Looking at the schism a bit more deeply we can see some basic differences in the two factions. The most notable of which is ideological orthodoxy versus electoral impact. Though there are now many other outlets and contenders for the label, National Review is the historical organ of the conservative movement. (And unlike some similar outlets it's managed over the last couple decades to build a digital platform that is a power in its own right.) And Trump as really not a conservative in much of any sense threatens to upset the whole Movement Conservative apple cart. Even if you take Trump's current positions at face value, they are not conservative in the sense that Movement Conservatives like to understand them. Beyond that, it's really not at all clear that this campaign trail Trump really believes anything he's saying as opposed to the various things he said or endorsed or candidates he contributed to over the years.

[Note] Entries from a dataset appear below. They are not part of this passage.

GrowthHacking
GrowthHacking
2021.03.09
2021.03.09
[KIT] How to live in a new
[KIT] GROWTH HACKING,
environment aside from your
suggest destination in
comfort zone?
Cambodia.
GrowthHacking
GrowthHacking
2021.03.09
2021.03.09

For committed conservatives, there is a real and I believe justified fear that Trump could come into office, be hardcore for a year or two and then pull what Arnold Schwarzenegger did in his latter years as governor of California. In other words, shape-shift into a sort of moderate, Bloombergesque sort of Republican. Republicans can tolerate than in New York where nothing better is on offer and perhaps in California too. But not in the White House.
For the Senators and party professionals who are going nuts about Cruz the concern seems quite different. On the one hand, they hate him. And for the best of reasons, they know him, which is usually all it takes. More specifically, his Senate colleagues quickly tired of his show-boating, dishonest tactics, and various efforts that aimed at gaining glory for him with base Republicans while leaving them to clean up his mess.
But politicians are grown ups (in some ways at least). Personal antipathy only gets you so far. The deeper issue is that they believe Cruz is so right-wing and so personally caustic that he would not only lose his own bid for the presidency but lose seats for other Republicans who are either in marginal seats or in generally Democratic parts of the country. This is what makes you a professional Republican: the core desire to win and hold seats. In other words, they more afraid of running with Cruz than Trump. He could throw away many of the majorities at the state and federal level they've been building up over the last five years.
There, I think, you have the basic split: on the one hand, ideological purity (or even ideological reality) versus who would damage the party most beyond (presumably) losing his own presidential bid.
Perhaps the most telling passage is this one from Jonathan Martin in the Times. It's with Charlie Black, one of the ultimate DC GOP political operatives and fixers.
Mr. Cruz is viewed by many Republicans in Washington as stubborn and overweening. They say his record of attacking his Senate colleagues and taking relentlessly hard-line positions shows that he would have difficulty unifying the party.
If Mr. Cruz were the party’s nominee, said Charles R. Black Jr., a lobbyist who has worked on numerous Republican presidential campaigns, “what would happen is a lot of the elected leaders and party elders would try to sit down and try to help Cruz run a better campaign, but he may not listen. Trump is another matter.”
“You can coach Donald,” Mr. Black said. “If he got nominated, he’d be scared to death. That’s the point he would call people in the party and say, ‘I just want to talk to you.’”
It's part the deal-making model, with a sprinkle of the late Schwarzenegger model.
At the end of the day, a lot of these folks feel like they know Donald Trump, both as a type as well as an individual person. He's been on the margins or more of their world for decades.